In this respect it seems to me that insights into rebirth are a highly relevant aspect of many of those who have ventured into the deepest and most profound realms of consciousness. For example, the Pali Canon, the earliest written Buddhist scriptures, frequently records the Buddha recollecting past lives in deep state of meditation, such as here :
"When the mind was thus concentrated, purified, bright, unblemished, rid of defilement, pliant, malleable, steady, & attained to imperturbability, I directed it to the knowledge of recollecting my past lives."
Contemporary contemplatives, such as Ajahn Brahm also report recollection of past lives being an intrinsic part of deep meditation:
"When the memory of your own birth appears, it is just like you are there and you experience all feelings of that birth. Then you can ask yourself for an even earlier memory, and then you get back into your past lives."
So a sympathetic view of rebirth I think allows a more consistent and integrated reading of the teachings of those such as the Buddha.

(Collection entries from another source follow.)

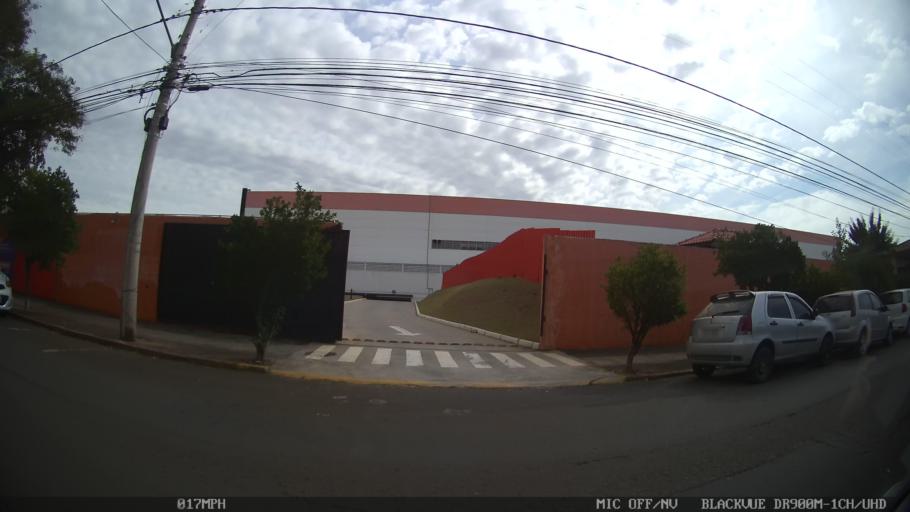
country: BR
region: Sao Paulo
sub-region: Piracicaba
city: Piracicaba
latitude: -22.7114
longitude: -47.6546
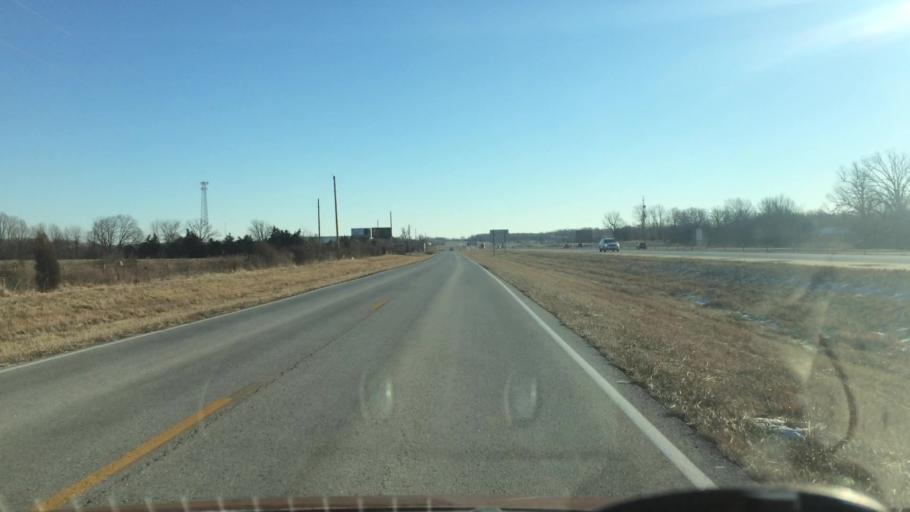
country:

As an aside however, regardless of the rationality of the concept of rebirth, from another angle I think there is some merit in the view that the illusory, transient and empty nature of the "I" means that the question of rebirth is by and large irrelevant. As Buddhadasa, another senior monk from the Thai Forest tradition, puts it:
"There is just a feeling of "I" and "mine" arising due to the foolishness whereby one is deluded by the beguiling nature of sense-experience. Therefore, there being no one born here, there is no one who dies and is reborn. So, the whole question of rebirth is utterly foolish and nothing to do with Buddhism at all."
To me, perhaps the most significant thing is that, whether or not one believes in rebirth, panexperientialism opens up the opportunity for a secular buddhism that is not only free of superstition but also frees the world of the sterility and lifelessnes of physicalism.
But to return to the primary topic of this post, I think it can be concluded that a belief in rebirth is not necessarily irrational or inconsistent with a logical, scientifically informed view of the world.